British Airways is buying a privately owned French airline, L'Avion, for £54m as part of its plans to boost the number of flights between France and the United States following the liberalisation of transatlantic air travel.

BA's OpenSkies unit, which launched its maiden flight from Paris last month, was established to exploit the treaty of the same name between the US and Europe, which allows airlines to fly from any European country, not just their home nation.

L'Avion flies two Boeing 757 aircraft between Paris Orly and Newark, which, once the deal with BA is completed, will add to OpenSkies' existing daily service between Orly and New York JFK. The price BA is paying includes the £26m held in cash.

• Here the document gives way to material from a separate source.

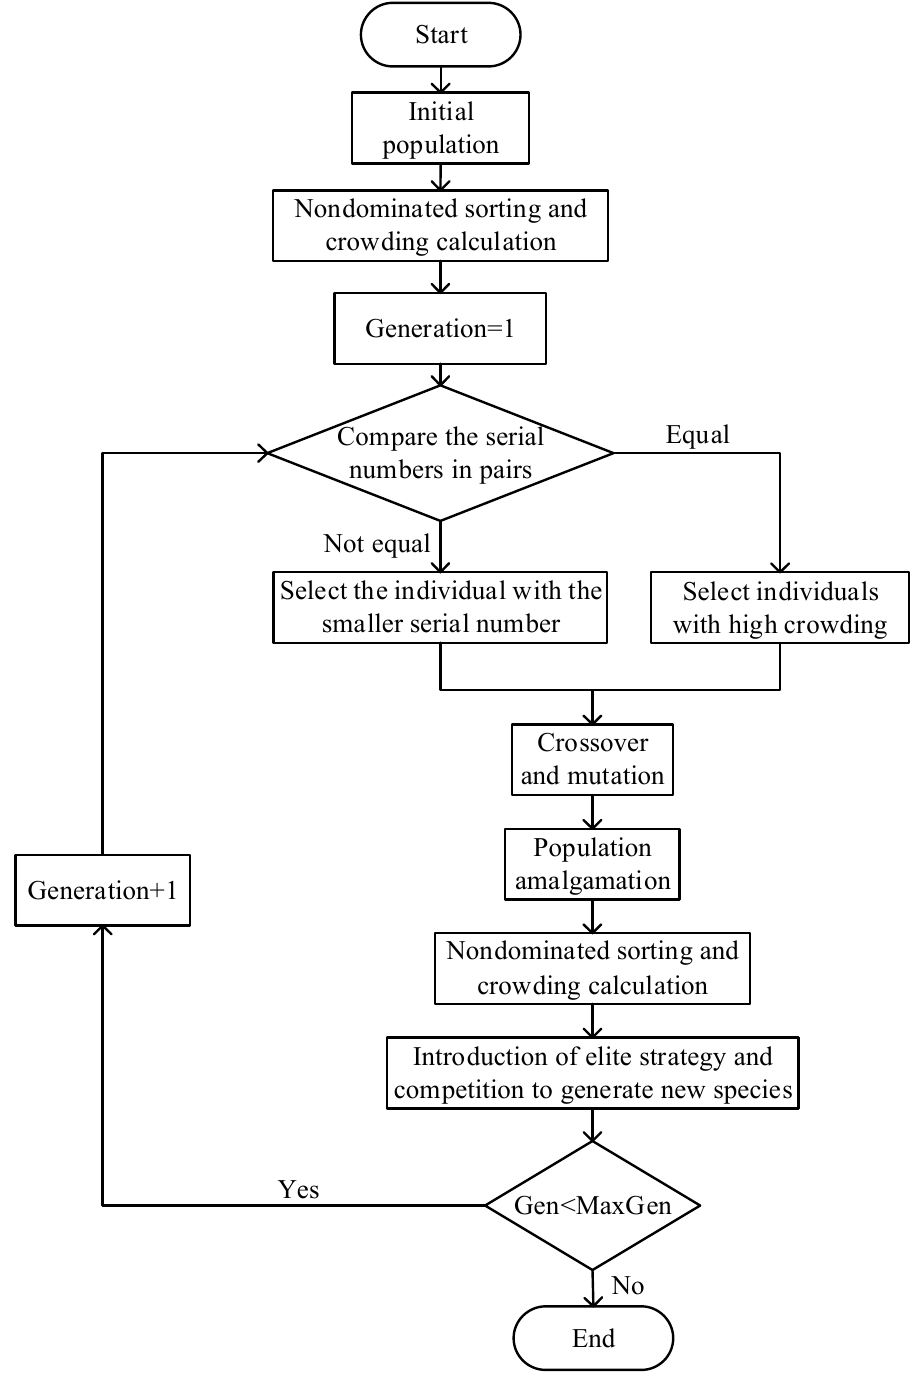
Figure 6. Optimization process of Non-Dominated Sorting Genetic Algorithm II (NSGA-II).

Willie Walsh, the chief executive of BA, said: "L'Avion is a successful airline that has built up a premium business between Orly and New York in a relatively short period of time. It has many synergies with OpenSkies, and buying it provides OpenSkies with a larger schedule and an established customer base in the Paris-New York market."

Christophe Bejach, the co-founder and chairman of L'Avion, said: "We are happy to merge our operation with OpenSkies. This transaction will strengthen our current base... Our staff will benefit from the ambition and recognised expertise of the buyer and our customers will have access to an even better service."

L'Avion is the last business class-only carrier after Silverjet, Eos and MAXJet Airways all came to grief. OpenSkies' existing 757 jetliner has 52 premium seats and only 30 in economy class and BA is planning a business-only service from London City to New York next year. A number of other airlines, including Continental, Air France, United Airlines and Delta have all launched transatlantic routes since the Open Skies treaty came into effect in April, although BA is the only one to create a new subsidiary business.

Mr Walsh is so keen to establish a strong presence in the new market that he risked a strike from one of the company's most powerful unions, the British Air Line Pilots Association, which was objecting to new pilots for the OpenSkies unit being hired on less attractive terms than colleagues flying in the mainline operation. After some months of negotiation, the High Court action was withdrawn in May.